Bugger. She was talking about feelings. It never went well when she started doing that. Also, she was unnervingly accurate.
“And secondly,” she continued, “you’re treating me like the enemy, or worse, someone you have to keep safe, which means we end up living separate lives. Like tonight – did it occur to you that I would have gone with you and Charlie, that we could have done it together? Would have helped, don’t you think? And then I have to wait to hear from Benny and have to track you down like some neurotic control-freak bitch of a girlfriend. Which we both know I’m not.”
“Sorry,” I mumbled. “I just wanted to keep the Union and the Mage-born out of the loop while we worked with Mercy to keep a lid on this. And I thought -”
“You thought I’d be the weak link? That I’d blab?”
I shrugged. “Well it wasn’t long before Patrick Everheart turned up at the precinct, was it?”
“You are beyond thick, sometimes, aren’t you? The Mage-born are as well-connected as the Union. Your name on any system in the city would have flagged a call to Patrick automatically. I’m the one who found out from Max and called Mercy, who called Zack and Arabella.”
“Oh. Oh shit.”
“And while we’re at it -”
“Do we have to do this now? It’s just that there’s a vampire -”
“Damn right we’re doing it now. The whole dragging you along to the ballet and the opera and hell knows how many corporate parties? Did it ever occur to you that I didn’t want to go either? That I was doing it for you? Bloody hell, Mal, I’m the one who started a comic shop so that I could avoid ever stepping foot in an office.”
She had a point. “Then why do it? If neither of us wanted to go?”
“Because of you. So that you could make the links you need to make to get the magic community working together instead of pretending that the other side doesn’t exist. I’m the way in, I’m the one with the acceptable Fairchild name, but you’re the reason we’re getting invited.”
“Waste of time. Look at Patrick. He despises me on principle.”
“For every Patrick, there’s a Max. And friends like Max are really worth having. You think we’d have broken Molech’s slave op without him?”
It was unlik
ely we’d have lived without Max bringing in a contingent of the Mage-born for the big fight. She had a point there.
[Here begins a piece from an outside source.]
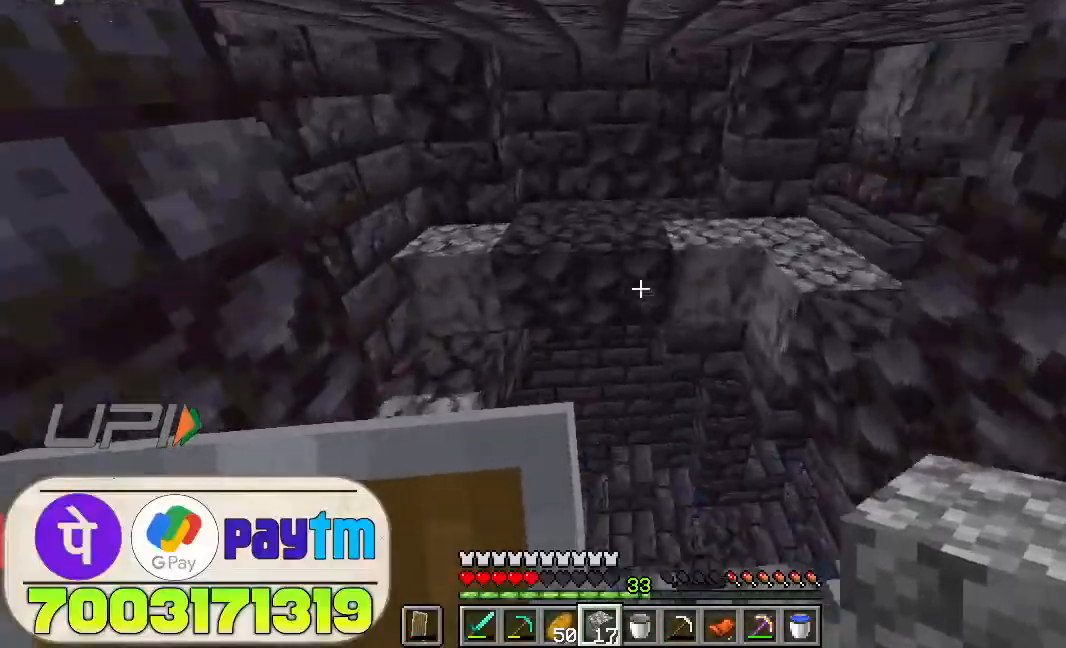
{"keys": [], "mouse": [], "events": [[33, "mouse_right", "down"], [166, "mouse_right", "up"], [233, "s", "down"], [300, "mouse_right", "down"], [433, "mouse_right", "up"], [466, "s", "up"]]}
“Look,” she said, grabbing my chin and forcing me to look at her. “We’re in this together. But you’ve got to open up and start talking. And you’ve got to stop pining after the good old days. Those were the days, incidentally, when I was getting dragged off to be sacrificed and your friends were getting killed. Grow up.”
Ouch. “So what do we -”
“Sorry,” she cut in. “Unfair that last part. But get your act together. You and me, we’re serious now. You’re part of my life and I’m part of yours. I’m not an ornament or an obstacle.”
She walked past me, back into the room and slammed the door. Three seconds later it opened again and she darted back, whispering in my ear. “We’re good, okay. But you can’t keep acting the way you are. Please. Just think about what you’re doing.”
I stood there for a few seconds longer before Benny stuck his head round the door. “Everything okay, Malachi? If you’re ready, we could start making a move on all this.”
“Yeah, sure,” I muttered, and stepped back into the room.
“You alright?” asked Arabella. “Look like you need to sit down.”
“He’s fine,” said Julie quickly. “Just needs to start work, that’s all. Get his mind off things.”
“O-kay,” said Zack slowly, looking between me and Julie. “Well, let’s get going then. Mercy – these bloody vampires. What do you know?”
CHAPTER THREE
“Mercy?” I asked after it was clear that she wasn’t going to speak. “We need you on this. You see, I don’t think any of us ever spoke to Simeon about…his condition. So we’re in the dark, and that’s not going to help anyone.”
Mercy pursed her lips and remained rigidly upright and staring at the wall.
“Oh, I see,” said Benny, realization dawning in his eyes. “I don’t think she can. Part of the covenant involves being unable to communicate about what she went through and what she’s become.”